FHA tightens sure eligibility standards for mortgage lenders
The Federal Housing Administration has added items to its list of “unacceptable assets” that cannot be included in the calculations used to determine eligibility for mortgage companies.
Items for offsetting future expenses such as deferred taxes or prepaid expenses are added to this capital-forming list. In addition, there were real estate and other buildings used as home offices, which were approved by the Ministry of Housing and Urban Development.
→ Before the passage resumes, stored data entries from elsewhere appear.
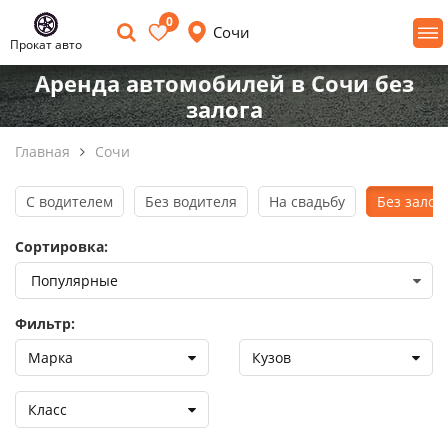
0
Сочи
Прокат авто
Аренда автомобилей в Сочи без
залога
Главная
Сочи
С водителем
Без водителя
На свадьбу
Без залог
Сортировка:
Фильтр:
Марка
Кузов
Класс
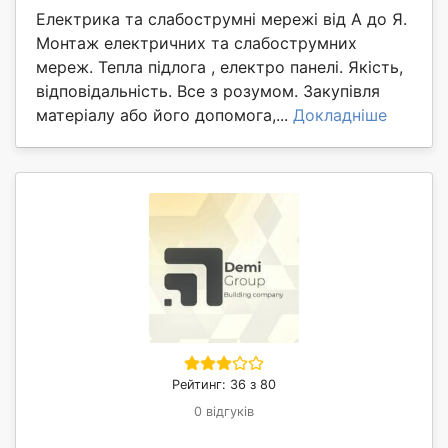
Електрика та слабострумні мережі від А до Я.
Монтаж електричних та слабострумних
мереж. Тепла підлога , електро панелі. Якість,
відповідальність. Все з розумом. Закупівля
матеріалу або його допомога,...
Докладніше
Рейтинг: 36 з 80
0 відгуків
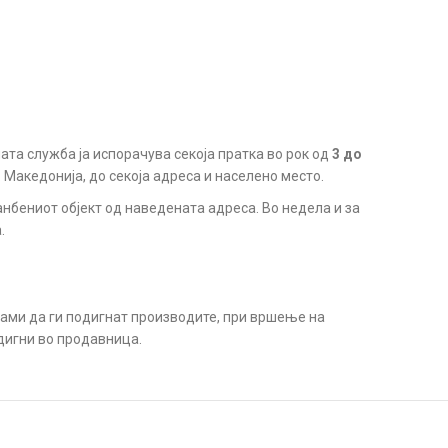
ата служба ја испорачува секоја пратка во рок од
3 до
. Македонија, до секоја адреса и населено место.
анбениот објект од наведената адреса. Во недела и за
.
сами да ги подигнат производите, при вршење на
дигни во продавница.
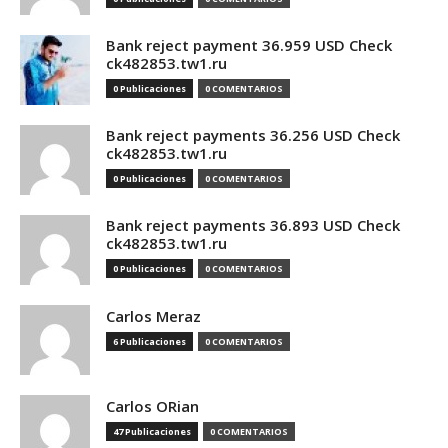
Bank reject payment 36.959 USD Check
ck482853.tw1.ru
0 Publicaciones
0 COMENTARIOS
Bank reject payments 36.256 USD Check
ck482853.tw1.ru
0 Publicaciones
0 COMENTARIOS
Bank reject payments 36.893 USD Check
ck482853.tw1.ru
0 Publicaciones
0 COMENTARIOS
Carlos Meraz
6 Publicaciones
0 COMENTARIOS
Carlos ORian
47 Publicaciones
0 COMENTARIOS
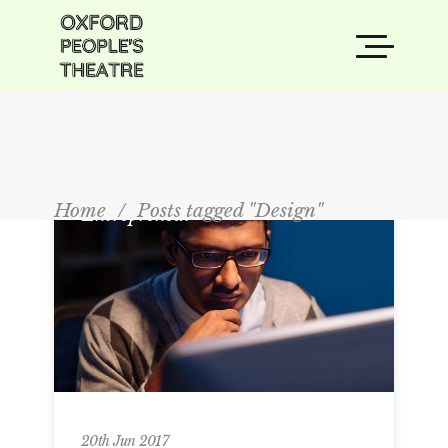
Home
/
Posts tagged "Design"
Entrepreneur
20th Jun 2017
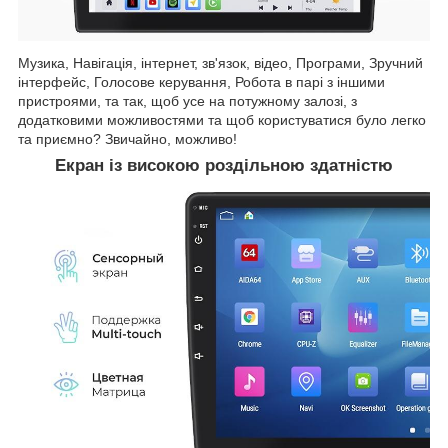
Музика, Навігація, інтернет, зв'язок, відео, Програми, Зручний
інтерфейс, Голосове керування, Робота в парі з іншими
пристроями, та так, щоб усе на потужному залозі, з
додатковими можливостями та щоб користуватися було легко
та приємно? Звичайно, можливо!
Екран із високою роздільною здатністю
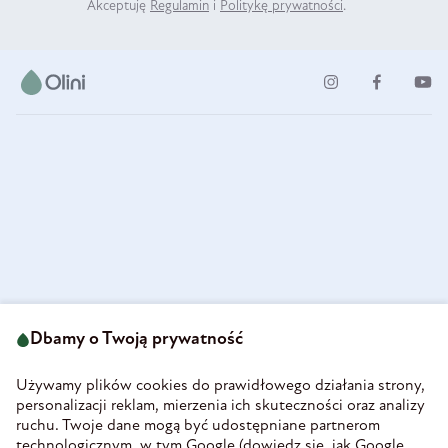
Akceptuję
Regulamin
i
Politykę prywatności
.
ul. Strzegomska 49
693 222 687
58-160 Świebodzice
Dbamy o Twoją prywatność
sklep@olini.pl
Polska
NIP 8860027066
Używamy plików cookies do prawidłowego działania strony,
REGON 890213034
personalizacji reklam, mierzenia ich skuteczności oraz analizy
ruchu. Twoje dane mogą być udostępniane partnerom
INFORMACJE
technologicznym, w tym Google (
dowiedz się, jak Google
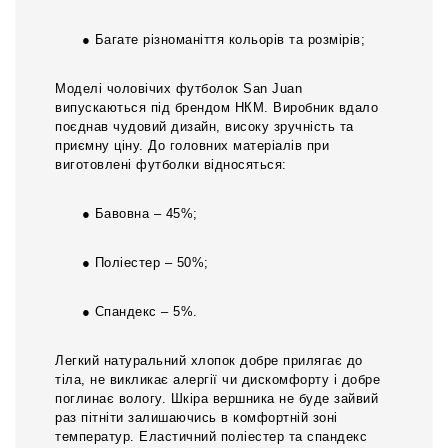
● Багате різноманіття кольорів та розмірів;
Моделі чоловічих футболок San Juan
випускаються під брендом НКМ. Виробник вдало
поєднав чудовий дизайн, високу зручність та
приємну ціну. До головних матеріалів при
виготовлені футболки відносяться:
● Бавовна – 45%;
● Поліестер – 50%;
● Спандекс – 5%.
Легкий натуральний хлопок добре прилягає до
тіла, не викликає алергії чи дискомфорту і добре
поглинає вологу. Шкіра вершника не буде зайвий
раз пітніти залишаючись в комфортній зоні
температур. Еластичний поліестер та спандекс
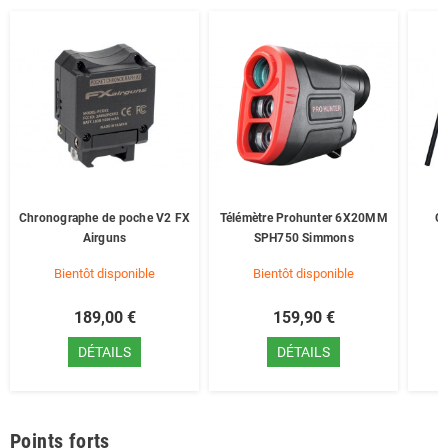
Chronographe de poche V2 FX
Télémètre Prohunter 6X20MM
Ci
Airguns
SPH750 Simmons
Bientôt disponible
Bientôt disponible
189,00 €
159,90 €
DÉTAILS
DÉTAILS
Points forts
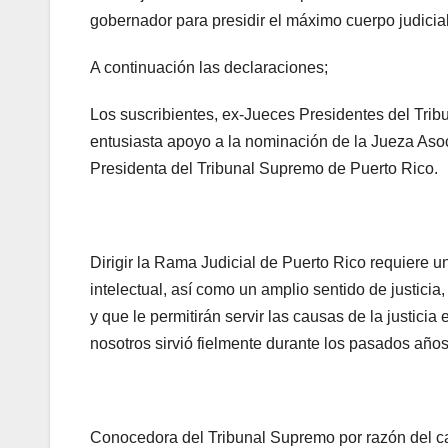
gobernador para presidir el máximo cuerpo judicial
A continuación las declaraciones;
Los suscribientes, ex-Jueces Presidentes del Tr
entusiasta apoyo a la nominación de la Jueza Aso
Presidenta del Tribunal Supremo de Puerto Rico.
Dirigir la Rama Judicial de Puerto Rico requiere u
intelectual, así como un amplio sentido de justic
y que le permitirán servir las causas de la justici
nosotros sirvió fielmente durante los pasados años
Conocedora del Tribunal Supremo por razón del ca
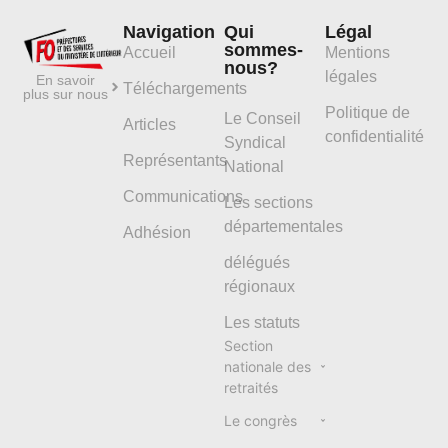
Navigation
Qui
Légal
sommes-
Accueil
Mentions
nous?
légales
En savoir
Téléchargements
plus sur nous
Politique de
Le Conseil
Articles
confidentialité
Syndical
Représentants
National
Communications
Les sections
départementales
Adhésion
délégués
régionaux
Les statuts
Section
nationale des
retraités
Le congrès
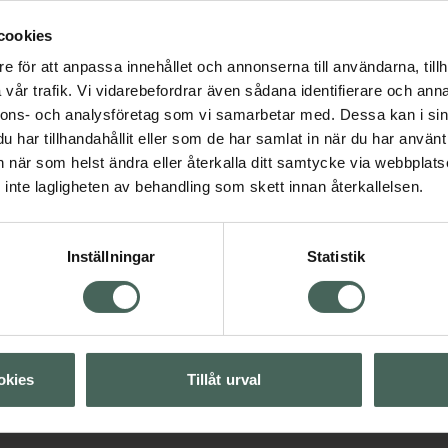
cookies
lek.
e för att anpassa innehållet och annonserna till användarna, tillh
vår trafik. Vi vidarebefordrar även sådana identifierare och anna
nnons- och analysföretag som vi samarbetar med. Dessa kan i sin
har tillhandahållit eller som de har samlat in när du har använt 
an när som helst ändra eller återkalla ditt samtycke via webbplats
inte lagligheten av behandling som skett innan återkallelsen.
Inställningar
Statistik
ra fotproblem
Visa
okies
Tillåt urval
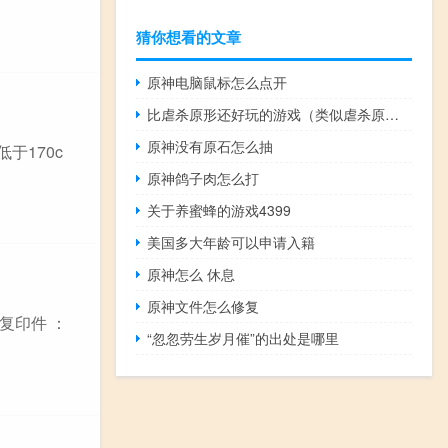
猜你想看的文章
原神电脑鼠标怎么点开
比虐杀原形还好玩的游戏（类似虐杀原形的单机游戏）
原神没有原石怎么抽
于170c
原神鸽子肉怎么打
关于养蜜蜂的游戏4399
美国多大年龄可以申请入籍
原神怎么 休息
原神文件怎么修复
复印件 ：
“忽忽劳生岁月催”的出处是哪里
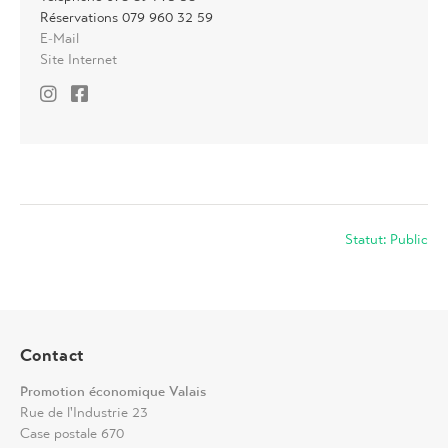
Réservations 079 960 32 59
E-Mail
Site Internet
Statut: Public
Contact
Promotion économique Valais
Rue de l'Industrie 23
Case postale 670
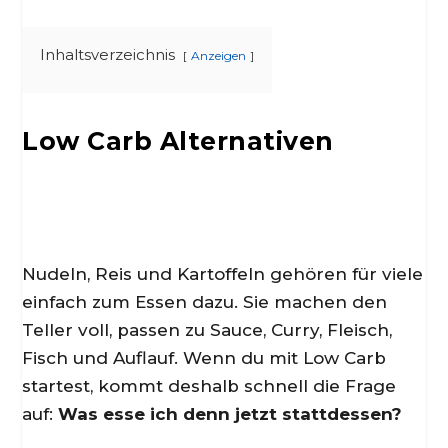
Inhaltsverzeichnis
Anzeigen
Low Carb Alternativen
Nudeln, Reis und Kartoffeln gehören für viele
einfach zum Essen dazu. Sie machen den
Teller voll, passen zu Sauce, Curry, Fleisch,
Fisch und Auflauf. Wenn du mit Low Carb
startest, kommt deshalb schnell die Frage
auf:
Was esse ich denn jetzt stattdessen?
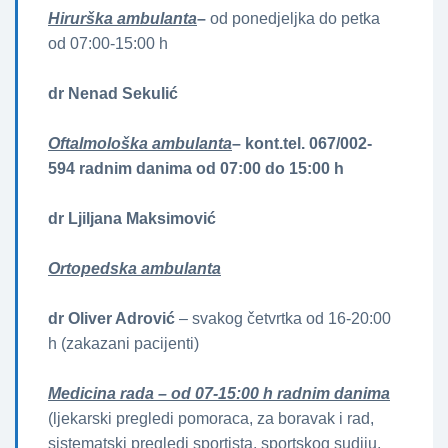
Hirurška ambulanta
–
od ponedjeljka do petka
od 07:00-15:00 h
dr Nenad Sekulić
Oftalmološka ambulanta
– kont.tel. 067/002-
594 radnim danima od 07:00 do 15:00 h
dr Ljiljana Maksimović
Ortopedska ambulanta
dr Oliver Adrović
– svakog četvrtka od 16-20:00
h (zakazani pacijenti)
Medicina rada – od 07-15:00 h radnim danima
(ljekarski pregledi pomoraca, za boravak i rad,
sistematski pregledi sportista, sportskog sudiju,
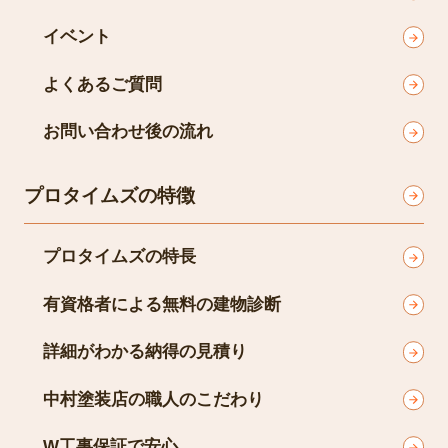
イベント
よくあるご質問
お問い合わせ後の流れ
プロタイムズの特徴
プロタイムズの特長
有資格者による無料の建物診断
詳細がわかる納得の見積り
中村塗装店の職人のこだわり
W工事保証で安心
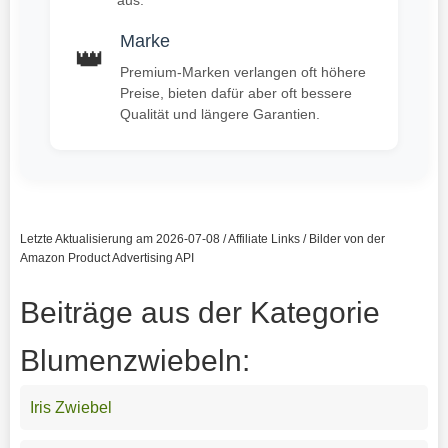
Marke
👑
Premium-Marken verlangen oft höhere
Preise, bieten dafür aber oft bessere
Qualität und längere Garantien.
Letzte Aktualisierung am 2026-07-08 / Affiliate Links / Bilder von der
Amazon Product Advertising API
Beiträge aus der Kategorie
Blumenzwiebeln:
Iris Zwiebel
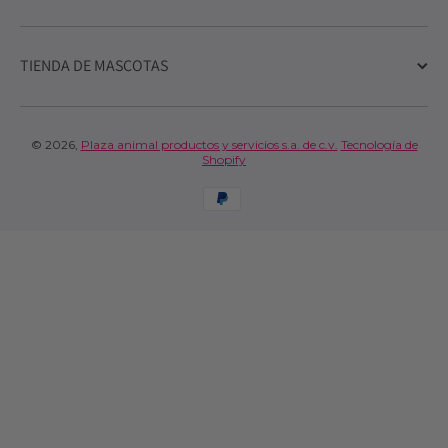
TIENDA DE MASCOTAS
© 2026,
Plaza animal productos y servicios s.a. de c.v.
Tecnología de
Shopify
Formas de pago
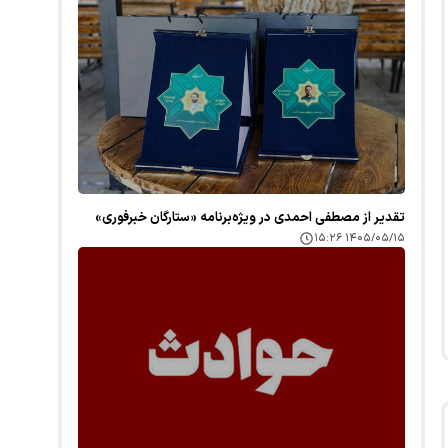
تقدیر از مصطفی احمدی در ویژه‌برنامه «ستارگان خبرفوری»
۱۴۰۵/۰۵/۱۵ ۱۵:۲۶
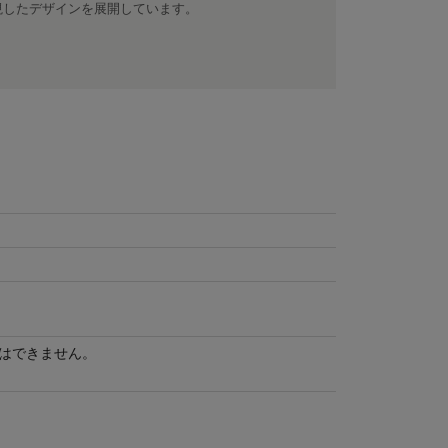
視したデザインを展開しています。
はできません。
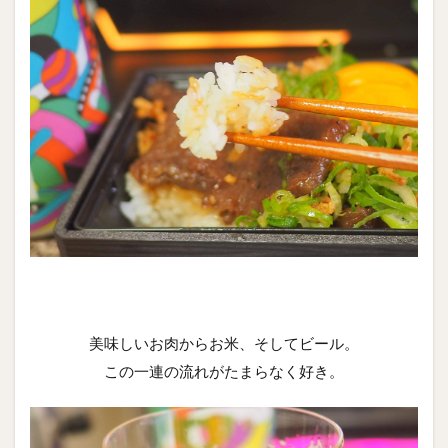
美味しいお肉からお米、そしてビール。
この一連の流れがたまらなく好き。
In addition, the FHA now requires lists of “other assets” to be certified by an independent body in accordance with generally recognized auditing standards.
The FHA made the changes to the list in response to changes in the HUD Office of General Inspector-General’s examination guide, according to an information bulletin published on September 30th.
The changes will affect both ongoing adjusted net asset obligations, which are reported quarterly, and the annual recertification of financial data submissions. They come into force immediately with a binding deadline of December 31st.
“It is not difficult to provide the desired schedule, the calculation itself is easy to adhere to. In terms of certain companies and their structure, most of us don’t have high prepaid expenses, most of us don’t have a lot of real estate, but some companies can, ”said Brenda Hedeen, chief financial officer at OnQ Financial in Tempe, Arizona.
The move suggests the FHA is taking steps to tighten some of its requirements after a pandemic, where the loans it insures are in relatively distress than some other types of government-related mortgage products. Credit performance is generally improving, but how much stress the pandemic will ultimately bring may not be revealed until the government finishes withdrawing rescue funds and monetary policies to mitigate the effects of the coronavirus.